» **What you should do**:
In the listing below, swap every occurrence of "Aunt" for "Cousin" and reproduce the text with nothing else changed. Omit the pictures from your answer.

» **Dataset entries**:

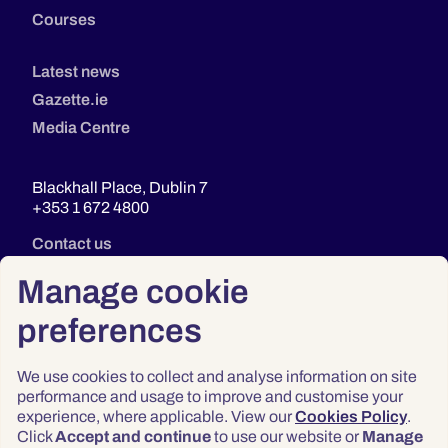
Courses
Latest news
Gazette.ie
Media Centre
Blackhall Place, Dublin 7
+353 1 672 4800
Contact us
Manage cookie
preferences
We use cookies to collect and analyse information on site
performance and usage to improve and customise your
experience, where applicable. View our
Cookies Policy
.
Click
Accept and continue
to use our website or
Manage
Privacy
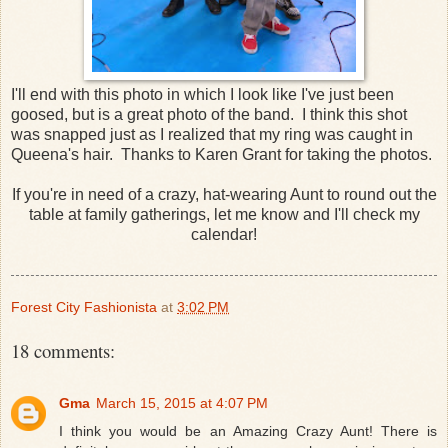
I'll end with this photo in which I look like I've just been
goosed, but is a great photo of the band. I think this shot
was snapped just as I realized that my ring was caught in
Queena's hair. Thanks to Karen Grant for taking the photos.
If you're in need of a crazy, hat-wearing Aunt to round out the
table at family gatherings, let me know and I'll check my
calendar!
Forest City Fashionista
at
3:02 PM
18 comments:
Gma
March 15, 2015 at 4:07 PM
I think you would be an Amazing Crazy Aunt! There is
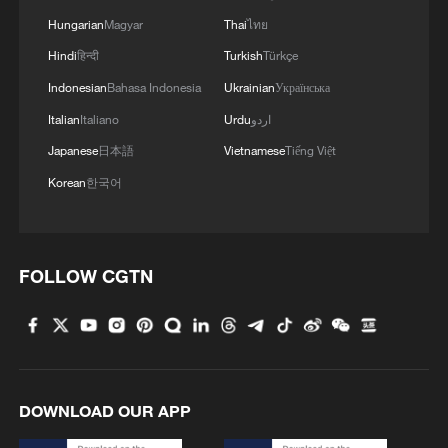
Hungarian
Magyar
Thai
ไทย
3
Beyond Buzzwords: What China's youth is really
Hindi
हिन्दी
Turkish
Türkçe
saying
Indonesian
Bahasa Indonesia
Ukrainian
Українська
4
Qiannan marks 70th anniversary with ethnic
Italian
Italiano
Urdu
اردو
unity parade
Japanese
日本語
Vietnamese
Tiếng Việt
Korean
한국어
FOLLOW CGTN
DOWNLOAD OUR APP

» **Answer box**:
Courses
Latest news
Gazette.ie
Media Centre
Blackhall Place, Dublin 7
+353 1 672 4800
Contact us
Manage cookie
preferences
We use cookies to collect and analyse information on site
performance and usage to improve and customise your
experience, where applicable. View our
Cookies Policy
.
Click
Accept and continue
to use our website or
Manage
Privacy
I'll end with this photo in which I look like I've just been
goosed, but is a great photo of the band. I think this shot
was snapped just as I realized that my ring was caught in
Queena's hair. Thanks to Karen Grant for taking the photos.
If you're in need of a crazy, hat-wearing Cousin to round out the
table at family gatherings, let me know and I'll check my
calendar!
Forest City Fashionista
at
3:02 PM
18 comments:
Gma
March 15, 2015 at 4:07 PM
I think you would be an Amazing Crazy Cousin! There is
Hungarian
Magyar
Thai
ไทย
3
Beyond Buzzwords: What China's youth is really
Hindi
हिन्दी
Turkish
Türkçe
saying
Indonesian
Bahasa Indonesia
Ukrainian
Українська
4
Qiannan marks 70th anniversary with ethnic
Italian
Italiano
Urdu
اردو
unity parade
Japanese
日本語
Vietnamese
Tiếng Việt
Korean
한국어
FOLLOW CGTN
DOWNLOAD OUR APP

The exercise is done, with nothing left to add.